_PASSAGE GIVEN:_
A Client executing the distributed shell job on two Evaluators A and B. The Evaluators execute shell commands—submitted by the Client—in Task 1 and Task 2 at time instances t₂ and t₄.

The application starts at the Client, which submits the Distributed Shell Driver (DSD) to the Resource Manager (RM) for execution; this interaction is labeled (i1). The RM then launches the Driver Runtime as an Application Master. The Driver Runtime bootstrap process establishes a bidirectional communication channel with the Client (i3) and sends a start event to the DSD, which requests two containers (on two separate machines) with the RM (i2). The RM will eventually send container allocation notifications to the Driver Runtime, which sends allocation events to the DSD. The DSD uses those events to submit a root Context—defining the initial state on each Evaluator—to the Driver Runtime, which uses the root Context configuration to launch the Evaluators in containers started by the Node Managers.

The Evaluator bootstrap process establishes a bidirectional connection to the Driver Runtime (i4). At time t₁, the Evaluator informs the Driver Runtime that it has started and that the root Context is active. The Driver Runtime then sends two active context events to the DSD, which relays this information to the Client via (i3). The Client is then prompted for a shell command. An entered command is sent via (i3) and eventually received by the DSD in the form of a client message event. The DSD uses the shell command in that message to configure Task 1, which is submitted to the Driver Runtime for execution on both Evaluators. The Driver Runtime forwards the Task 1 configuration via (i4) to the Evaluators, which execute an instance of Task 1 in time-step t₂. Note that Task 1 may change the state in the root Context. When Task 1 completes in time-step t₃, the Evaluator informs the Driver Runtime via (i4). The DSD is then passed a completed task event containing the shell command output, which is sent to the client via (i3). After receiving the output of Task 1 on both Evaluators, the Client is prompted for another shell command, which would be executed in a similar manner by Task 2 in time-step t₄.

Compared to the YARN distributed shell example described in Section 2.1, our implementation provides cross-language support (we implemented it in Java and C#), is runnable in all runtimes that REEF supports, and presents the client with an interactive terminal that submits subsequent commands to retained Evaluators, avoiding the latency of spawning new containers. Further, the REEF distributed shell exposes a RESTful API for Evaluator management and Task submission implemented using a REEF HTTP Service, which takes care of tedious issues like finding an available port and registering it with the Resource Manager for discovery.

Even though the core distributed shell example on REEF is much more feature rich, it comes in at less than half the code (530 lines) compared to the YARN version (1330 lines).

_DIRECTIONS FOR THIS TASK:_ Please condense the paragraph of the REEF distributed shell passage that begins "Compared to the YARN distributed shell example" into a short bulleted list of its main facts. The data that comes next has no connection to the passage above.

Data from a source
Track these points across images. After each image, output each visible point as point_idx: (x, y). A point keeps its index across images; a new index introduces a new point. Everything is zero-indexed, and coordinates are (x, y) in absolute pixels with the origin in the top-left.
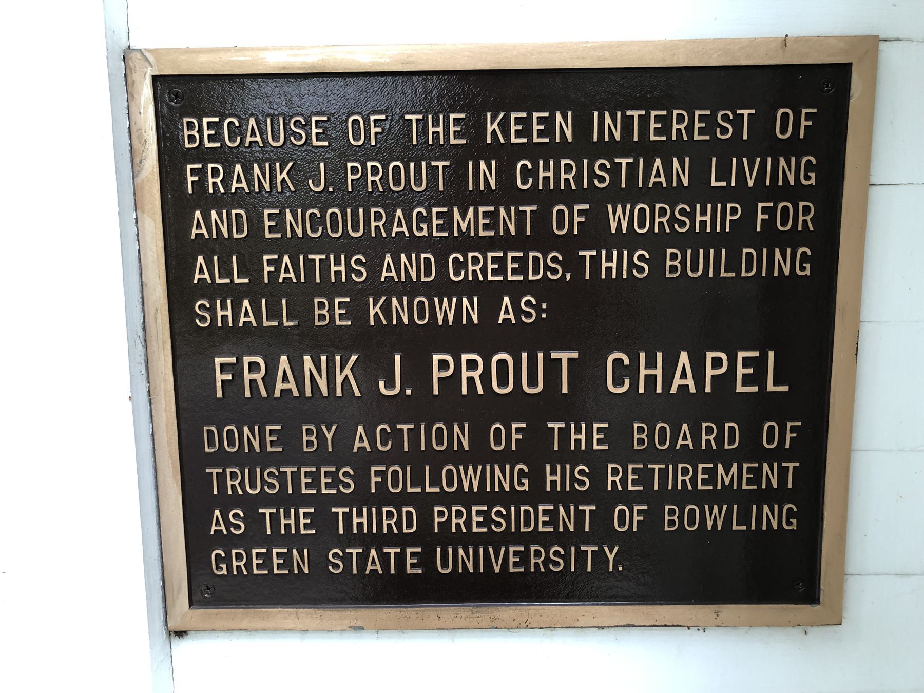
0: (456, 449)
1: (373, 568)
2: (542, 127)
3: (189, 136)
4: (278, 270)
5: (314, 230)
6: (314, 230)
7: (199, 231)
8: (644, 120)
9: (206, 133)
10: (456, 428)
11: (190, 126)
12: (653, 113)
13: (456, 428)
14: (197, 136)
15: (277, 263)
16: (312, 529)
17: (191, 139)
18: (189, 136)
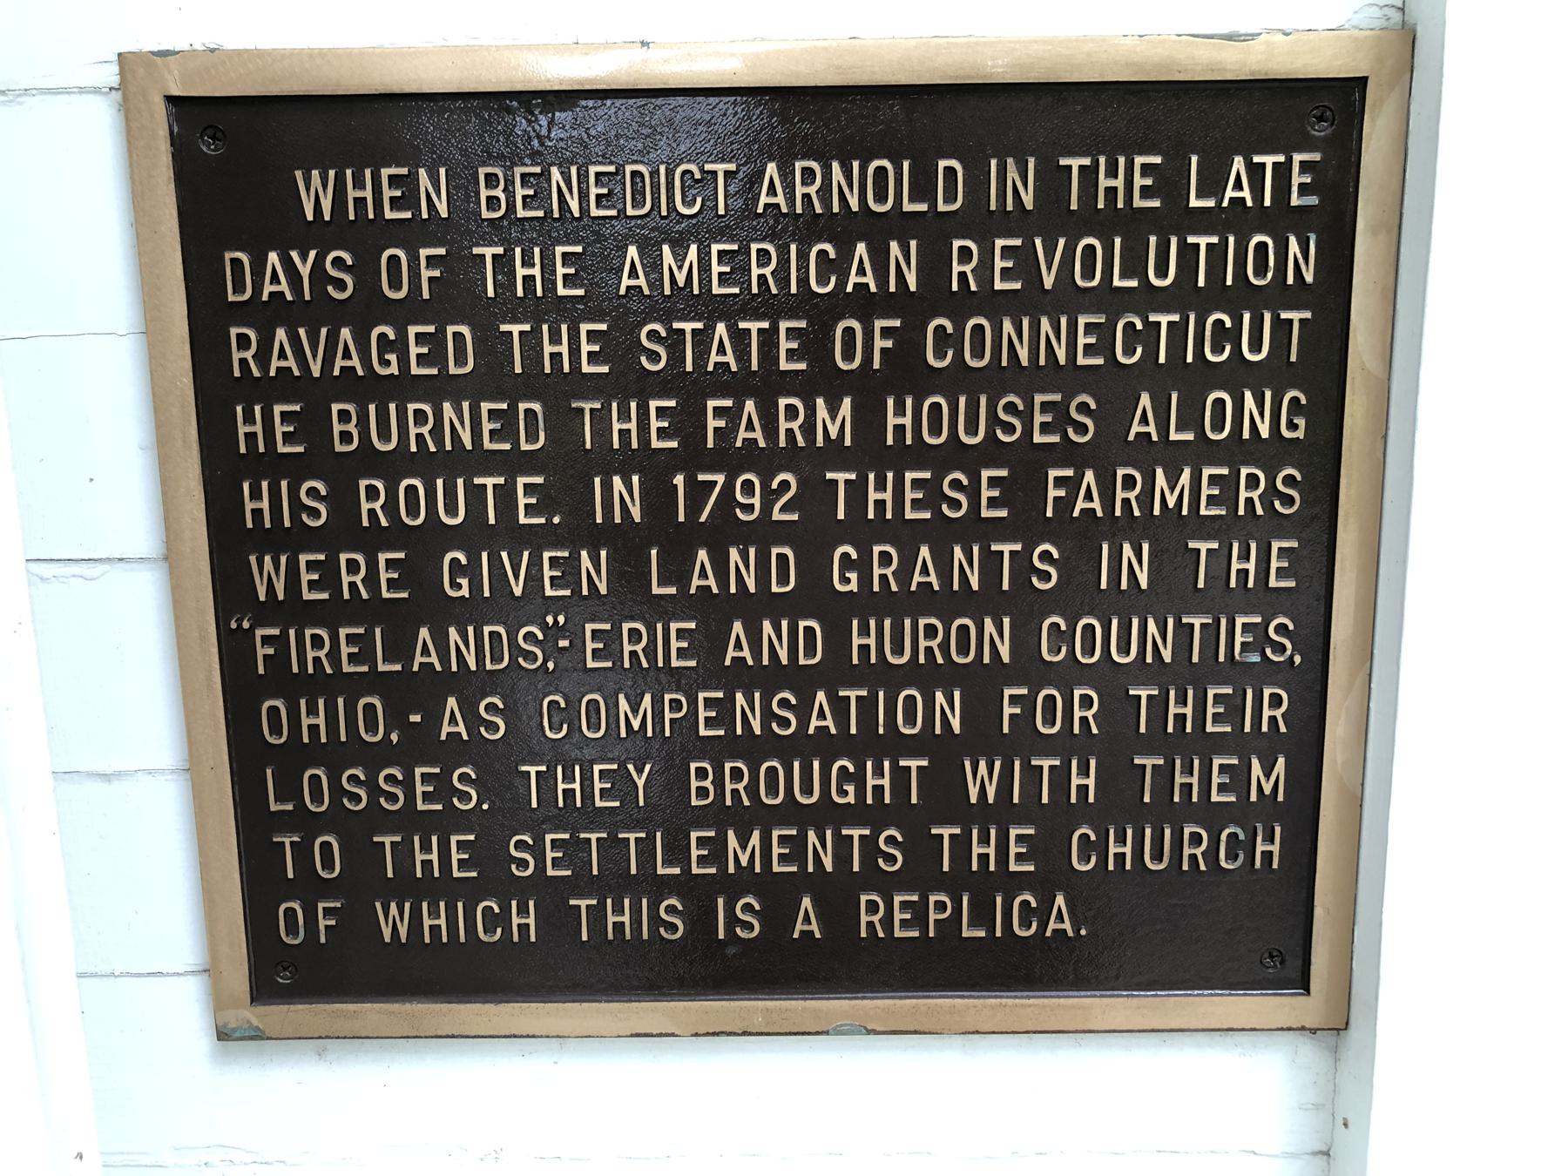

_TASK OUTPUT:_
- Unlike the YARN distributed shell example, the REEF version supports more than one language. It is implemented in Java and C#.
- It runs in every runtime that REEF supports.
- It gives the client an interactive terminal that sends later commands to retained Evaluators, which avoids the latency of spawning new containers.
- It exposes a RESTful API for Evaluator management and Task submission. The API is built on a REEF HTTP Service, which handles tasks such as finding an available port and registering it with the Resource Manager for discovery.